This extremely pragmatic mindset is a common trait among most Chinese internet entrepreneurs. “Many start-up founders in the US start out with a technological idea they want to realize, and don’t worry about money until much later,” says Chen Tao, a partner for China at Roland Berger Strategy Consultants.

“In China, it’s the other way round. Monetization comes first, innovation comes later.”

The biographies of many Chinese internet entrepreneurs reflect this more conservative outlook. Very few are university dropouts like many of their US counterparts. Most have much more industry experience before they start their own business than their American peers.

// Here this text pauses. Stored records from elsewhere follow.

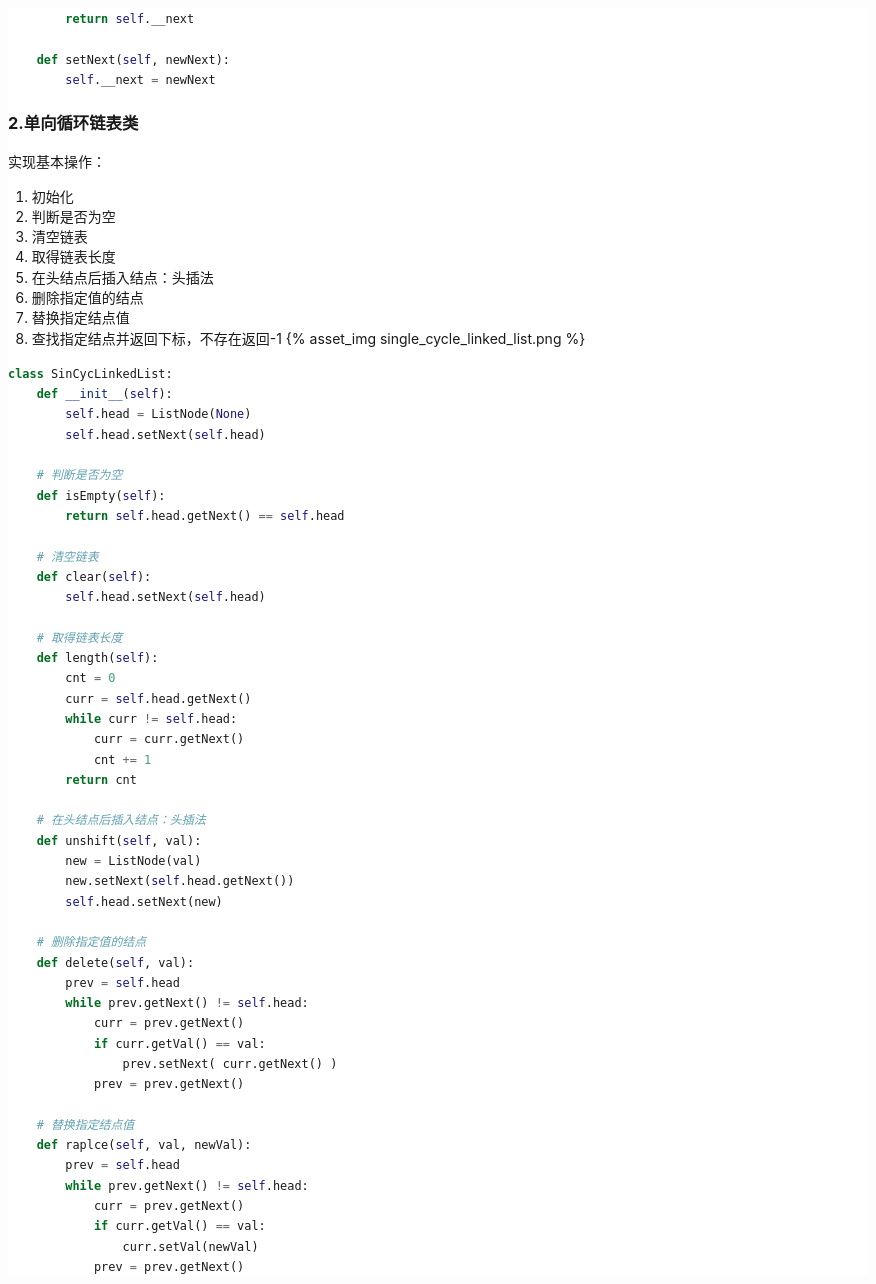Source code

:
 ```python
    	return self.__next

    def setNext(self, newNext):
    	self.__next = newNext
```

### 2.单向循环链表类
实现基本操作：
1. 初始化
2. 判断是否为空
3. 清空链表
4. 取得链表长度
5. 在头结点后插入结点：头插法
6. 删除指定值的结点
7. 替换指定结点值
8. 查找指定结点并返回下标，不存在返回-1
{% asset_img single_cycle_linked_list.png %}
```python
class SinCycLinkedList:
	def __init__(self):
		self.head = ListNode(None)
		self.head.setNext(self.head)

	# 判断是否为空
	def isEmpty(self):
		return self.head.getNext() == self.head

	# 清空链表
	def clear(self):
		self.head.setNext(self.head)

	# 取得链表长度
	def length(self):
		cnt = 0
		curr = self.head.getNext()
		while curr != self.head:
			curr = curr.getNext()
			cnt += 1
		return cnt

	# 在头结点后插入结点：头插法
	def unshift(self, val):
		new = ListNode(val)
		new.setNext(self.head.getNext())
		self.head.setNext(new)

	# 删除指定值的结点
	def delete(self, val):
		prev = self.head
		while prev.getNext() != self.head:
			curr = prev.getNext()
			if curr.getVal() == val:
				prev.setNext( curr.getNext() )
			prev = prev.getNext()
			
	# 替换指定结点值
	def raplce(self, val, newVal):
		prev = self.head
		while prev.getNext() != self.head:
			curr = prev.getNext()
			if curr.getVal() == val:
				curr.setVal(newVal)
			prev = prev.getNext()
```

Robin Li worked as a software engineer for a division of Dow Jones and for Infoseek, an early US web search engine, before setting up Baidu in 2000. Jack Ma lectured at university on international trade and headed an IT company set up by a unit of the foreign trade ministry before he founded Alibaba, China’s largest e-commerce company by revenue, users and transaction value in 1999.

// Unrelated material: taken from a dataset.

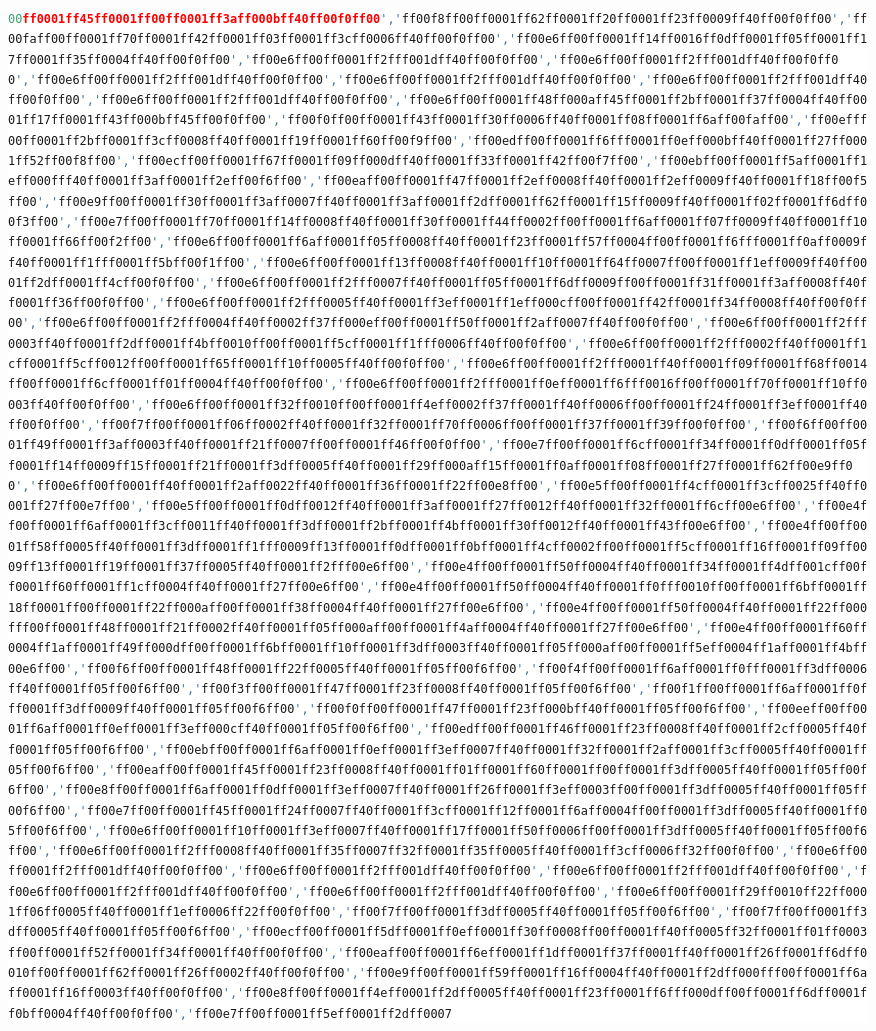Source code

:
```python
00ff0001ff45ff0001ff00ff0001ff3aff000bff40ff00f0ff00','ff00f8ff00ff0001ff62ff0001ff20ff0001ff23ff0009ff40ff00f0ff00','ff00faff00ff0001ff70ff0001ff42ff0001ff03ff0001ff3cff0006ff40ff00f0ff00','ff00e6ff00ff0001ff14ff0016ff0dff0001ff05ff0001ff17ff0001ff35ff0004ff40ff00f0ff00','ff00e6ff00ff0001ff2fff001dff40ff00f0ff00','ff00e6ff00ff0001ff2fff001dff40ff00f0ff00','ff00e6ff00ff0001ff2fff001dff40ff00f0ff00','ff00e6ff00ff0001ff2fff001dff40ff00f0ff00','ff00e6ff00ff0001ff2fff001dff40ff00f0ff00','ff00e6ff00ff0001ff2fff001dff40ff00f0ff00','ff00e6ff00ff0001ff48ff000aff45ff0001ff2bff0001ff37ff0004ff40ff0001ff17ff0001ff43ff000bff45ff00f0ff00','ff00f0ff00ff0001ff43ff0001ff30ff0006ff40ff0001ff08ff0001ff6aff00faff00','ff00efff00ff0001ff2bff0001ff3cff0008ff40ff0001ff19ff0001ff60ff00f9ff00','ff00edff00ff0001ff6fff0001ff0eff000bff40ff0001ff27ff0001ff52ff00f8ff00','ff00ecff00ff0001ff67ff0001ff09ff000dff40ff0001ff33ff0001ff42ff00f7ff00','ff00ebff00ff0001ff5aff0001ff1eff000fff40ff0001ff3aff0001ff2eff00f6ff00','ff00eaff00ff0001ff47ff0001ff2eff0008ff40ff0001ff2eff0009ff40ff0001ff18ff00f5ff00','ff00e9ff00ff0001ff30ff0001ff3aff0007ff40ff0001ff3aff0001ff2dff0001ff62ff0001ff15ff0009ff40ff0001ff02ff0001ff6dff00f3ff00','ff00e7ff00ff0001ff70ff0001ff14ff0008ff40ff0001ff30ff0001ff44ff0002ff00ff0001ff6aff0001ff07ff0009ff40ff0001ff10ff0001ff66ff00f2ff00','ff00e6ff00ff0001ff6aff0001ff05ff0008ff40ff0001ff23ff0001ff57ff0004ff00ff0001ff6fff0001ff0aff0009ff40ff0001ff1fff0001ff5bff00f1ff00','ff00e6ff00ff0001ff13ff0008ff40ff0001ff10ff0001ff64ff0007ff00ff0001ff1eff0009ff40ff0001ff2dff0001ff4cff00f0ff00','ff00e6ff00ff0001ff2fff0007ff40ff0001ff05ff0001ff6dff0009ff00ff0001ff31ff0001ff3aff0008ff40ff0001ff36ff00f0ff00','ff00e6ff00ff0001ff2fff0005ff40ff0001ff3eff0001ff1eff000cff00ff0001ff42ff0001ff34ff0008ff40ff00f0ff00','ff00e6ff00ff0001ff2fff0004ff40ff0002ff37ff000eff00ff0001ff50ff0001ff2aff0007ff40ff00f0ff00','ff00e6ff00ff0001ff2fff0003ff40ff0001ff2dff0001ff4bff0010ff00ff0001ff5cff0001ff1fff0006ff40ff00f0ff00','ff00e6ff00ff0001ff2fff0002ff40ff0001ff1cff0001ff5cff0012ff00ff0001ff65ff0001ff10ff0005ff40ff00f0ff00','ff00e6ff00ff0001ff2fff0001ff40ff0001ff09ff0001ff68ff0014ff00ff0001ff6cff0001ff01ff0004ff40ff00f0ff00','ff00e6ff00ff0001ff2fff0001ff0eff0001ff6fff0016ff00ff0001ff70ff0001ff10ff0003ff40ff00f0ff00','ff00e6ff00ff0001ff32ff0010ff00ff0001ff4eff0002ff37ff0001ff40ff0006ff00ff0001ff24ff0001ff3eff0001ff40ff00f0ff00','ff00f7ff00ff0001ff06ff0002ff40ff0001ff32ff0001ff70ff0006ff00ff0001ff37ff0001ff39ff00f0ff00','ff00f6ff00ff0001ff49ff0001ff3aff0003ff40ff0001ff21ff0007ff00ff0001ff46ff00f0ff00','ff00e7ff00ff0001ff6cff0001ff34ff0001ff0dff0001ff05ff0001ff14ff0009ff15ff0001ff21ff0001ff3dff0005ff40ff0001ff29ff000aff15ff0001ff0aff0001ff08ff0001ff27ff0001ff62ff00e9ff00','ff00e6ff00ff0001ff40ff0001ff2aff0022ff40ff0001ff36ff0001ff22ff00e8ff00','ff00e5ff00ff0001ff4cff0001ff3cff0025ff40ff0001ff27ff00e7ff00','ff00e5ff00ff0001ff0dff0012ff40ff0001ff3aff0001ff27ff0012ff40ff0001ff32ff0001ff6cff00e6ff00','ff00e4ff00ff0001ff6aff0001ff3cff0011ff40ff0001ff3dff0001ff2bff0001ff4bff0001ff30ff0012ff40ff0001ff43ff00e6ff00','ff00e4ff00ff0001ff58ff0005ff40ff0001ff3dff0001ff1fff0009ff13ff0001ff0dff0001ff0bff0001ff4cff0002ff00ff0001ff5cff0001ff16ff0001ff09ff0009ff13ff0001ff19ff0001ff37ff0005ff40ff0001ff2fff00e6ff00','ff00e4ff00ff0001ff50ff0004ff40ff0001ff34ff0001ff4dff001cff00ff0001ff60ff0001ff1cff0004ff40ff0001ff27ff00e6ff00','ff00e4ff00ff0001ff50ff0004ff40ff0001ff0fff0010ff00ff0001ff6bff0001ff18ff0001ff00ff0001ff22ff000aff00ff0001ff38ff0004ff40ff0001ff27ff00e6ff00','ff00e4ff00ff0001ff50ff0004ff40ff0001ff22ff000fff00ff0001ff48ff0001ff21ff0002ff40ff0001ff05ff000aff00ff0001ff4aff0004ff40ff0001ff27ff00e6ff00','ff00e4ff00ff0001ff60ff0004ff1aff0001ff49ff000dff00ff0001ff6bff0001ff10ff0001ff3dff0003ff40ff0001ff05ff000aff00ff0001ff5eff0004ff1aff0001ff4bff00e6ff00','ff00f6ff00ff0001ff48ff0001ff22ff0005ff40ff0001ff05ff00f6ff00','ff00f4ff00ff0001ff6aff0001ff0fff0001ff3dff0006ff40ff0001ff05ff00f6ff00','ff00f3ff00ff0001ff47ff0001ff23ff0008ff40ff0001ff05ff00f6ff00','ff00f1ff00ff0001ff6aff0001ff0fff0001ff3dff0009ff40ff0001ff05ff00f6ff00','ff00f0ff00ff0001ff47ff0001ff23ff000bff40ff0001ff05ff00f6ff00','ff00eeff00ff0001ff6aff0001ff0eff0001ff3eff000cff40ff0001ff05ff00f6ff00','ff00edff00ff0001ff46ff0001ff23ff0008ff40ff0001ff2cff0005ff40ff0001ff05ff00f6ff00','ff00ebff00ff0001ff6aff0001ff0eff0001ff3eff0007ff40ff0001ff32ff0001ff2aff0001ff3cff0005ff40ff0001ff05ff00f6ff00','ff00eaff00ff0001ff45ff0001ff23ff0008ff40ff0001ff01ff0001ff60ff0001ff00ff0001ff3dff0005ff40ff0001ff05ff00f6ff00','ff00e8ff00ff0001ff6aff0001ff0dff0001ff3eff0007ff40ff0001ff26ff0001ff3eff0003ff00ff0001ff3dff0005ff40ff0001ff05ff00f6ff00','ff00e7ff00ff0001ff45ff0001ff24ff0007ff40ff0001ff3cff0001ff12ff0001ff6aff0004ff00ff0001ff3dff0005ff40ff0001ff05ff00f6ff00','ff00e6ff00ff0001ff10ff0001ff3eff0007ff40ff0001ff17ff0001ff50ff0006ff00ff0001ff3dff0005ff40ff0001ff05ff00f6ff00','ff00e6ff00ff0001ff2fff0008ff40ff0001ff35ff0007ff32ff0001ff35ff0005ff40ff0001ff3cff0006ff32ff00f0ff00','ff00e6ff00ff0001ff2fff001dff40ff00f0ff00','ff00e6ff00ff0001ff2fff001dff40ff00f0ff00','ff00e6ff00ff0001ff2fff001dff40ff00f0ff00','ff00e6ff00ff0001ff2fff001dff40ff00f0ff00','ff00e6ff00ff0001ff2fff001dff40ff00f0ff00','ff00e6ff00ff0001ff29ff0010ff22ff0001ff06ff0005ff40ff0001ff1eff0006ff22ff00f0ff00','ff00f7ff00ff0001ff3dff0005ff40ff0001ff05ff00f6ff00','ff00f7ff00ff0001ff3dff0005ff40ff0001ff05ff00f6ff00','ff00ecff00ff0001ff5dff0001ff0eff0001ff30ff0008ff00ff0001ff40ff0005ff32ff0001ff01ff0003ff00ff0001ff52ff0001ff34ff0001ff40ff00f0ff00','ff00eaff00ff0001ff6eff0001ff1dff0001ff37ff0001ff40ff0001ff26ff0001ff6dff0010ff00ff0001ff62ff0001ff26ff0002ff40ff00f0ff00','ff00e9ff00ff0001ff59ff0001ff16ff0004ff40ff0001ff2dff000fff00ff0001ff6aff0001ff16ff0003ff40ff00f0ff00','ff00e8ff00ff0001ff4eff0001ff2dff0005ff40ff0001ff23ff0001ff6fff000dff00ff0001ff6dff0001ff0bff0004ff40ff00f0ff00','ff00e7ff00ff0001ff5eff0001ff2dff0007
```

At Qiyi, Mr. Gong’s background is similar. “Although I knew already in university that I very much wanted to set up a business, I didn’t feel ready,” he recalls. So he first went to work as a software development and maintenance engineer at Itochu, the Japanese trading company, and later helped set up the China unit for a company founded by a friend in the US before he dared to start his first own venture, the online portal focus.cn.

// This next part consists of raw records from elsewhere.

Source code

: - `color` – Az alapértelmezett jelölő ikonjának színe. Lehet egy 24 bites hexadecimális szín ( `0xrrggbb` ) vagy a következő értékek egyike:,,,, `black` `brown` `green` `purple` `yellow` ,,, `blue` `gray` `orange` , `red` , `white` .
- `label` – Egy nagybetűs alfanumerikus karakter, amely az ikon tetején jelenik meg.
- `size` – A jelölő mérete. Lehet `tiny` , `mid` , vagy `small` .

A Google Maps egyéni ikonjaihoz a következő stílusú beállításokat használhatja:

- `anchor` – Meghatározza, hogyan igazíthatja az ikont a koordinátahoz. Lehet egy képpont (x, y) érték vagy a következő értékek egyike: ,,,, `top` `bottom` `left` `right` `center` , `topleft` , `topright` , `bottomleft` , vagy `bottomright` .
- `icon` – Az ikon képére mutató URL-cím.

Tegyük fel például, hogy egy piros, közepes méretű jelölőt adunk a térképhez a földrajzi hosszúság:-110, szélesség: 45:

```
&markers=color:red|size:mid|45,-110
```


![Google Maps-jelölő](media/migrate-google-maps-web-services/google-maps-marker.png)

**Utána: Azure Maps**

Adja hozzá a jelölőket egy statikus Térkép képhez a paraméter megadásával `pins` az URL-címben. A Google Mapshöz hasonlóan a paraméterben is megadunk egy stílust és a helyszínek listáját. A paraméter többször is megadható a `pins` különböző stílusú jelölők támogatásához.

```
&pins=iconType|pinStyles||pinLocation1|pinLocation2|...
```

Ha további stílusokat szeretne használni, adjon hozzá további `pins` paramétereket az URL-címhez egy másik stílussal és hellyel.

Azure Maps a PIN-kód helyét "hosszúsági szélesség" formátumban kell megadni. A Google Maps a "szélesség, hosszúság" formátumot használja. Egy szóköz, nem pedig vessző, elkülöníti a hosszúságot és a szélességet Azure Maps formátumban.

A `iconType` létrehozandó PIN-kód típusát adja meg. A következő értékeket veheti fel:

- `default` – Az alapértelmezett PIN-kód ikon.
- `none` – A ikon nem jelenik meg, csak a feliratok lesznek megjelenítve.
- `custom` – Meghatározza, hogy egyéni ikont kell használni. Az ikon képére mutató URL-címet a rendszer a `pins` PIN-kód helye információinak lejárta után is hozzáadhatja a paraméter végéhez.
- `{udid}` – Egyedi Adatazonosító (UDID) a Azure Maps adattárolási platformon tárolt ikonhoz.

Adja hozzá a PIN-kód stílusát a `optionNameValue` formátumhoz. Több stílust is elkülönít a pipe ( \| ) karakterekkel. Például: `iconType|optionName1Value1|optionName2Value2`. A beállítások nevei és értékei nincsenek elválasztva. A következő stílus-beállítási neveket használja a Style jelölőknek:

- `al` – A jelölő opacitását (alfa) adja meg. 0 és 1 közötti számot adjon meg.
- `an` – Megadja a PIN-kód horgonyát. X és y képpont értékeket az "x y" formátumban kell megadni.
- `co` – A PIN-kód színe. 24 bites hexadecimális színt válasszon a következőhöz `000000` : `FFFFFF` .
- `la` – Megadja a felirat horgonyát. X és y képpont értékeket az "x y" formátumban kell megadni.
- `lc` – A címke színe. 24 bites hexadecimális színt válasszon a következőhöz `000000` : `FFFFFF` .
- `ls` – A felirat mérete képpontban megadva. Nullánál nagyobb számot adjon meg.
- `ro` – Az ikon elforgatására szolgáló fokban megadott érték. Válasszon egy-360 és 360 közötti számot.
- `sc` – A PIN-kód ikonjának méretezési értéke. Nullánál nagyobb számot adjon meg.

“On the first day, the office was completely empty - it was just me,” he says, recalling how unfamiliar and slightly fearful he felt.

There was no long tradition of entrepreneurship in the People’s Republic of China when the country’s first internet companies were set up. Capitalism was new, and the internet even newer. The resulting caution can be seen among the investors who back the sector, as well as its entrepreneurs.

Lei Jun, China’s most prominent homegrown angel investor, only backs the companies of friends or friends of friends, and prefers serial entrepreneurs because the chances of success increase over time. Mr Lei has invested in less than 20 companies such as Vancl, an online clothing retailer, and Keniu, a security software maker.

But foreign venture capitalists and stock market investors, a far larger source of funding for Chinese technology start-ups, follow similar principles. The rise of the thousands of Groupon clones in China has been fuelled by a wave of venture capital money from the US.

Benjamin Joffe, chief executive of Plus Eight Star, a digital strategy consultancy, says: “Investors love to recognise something they know.”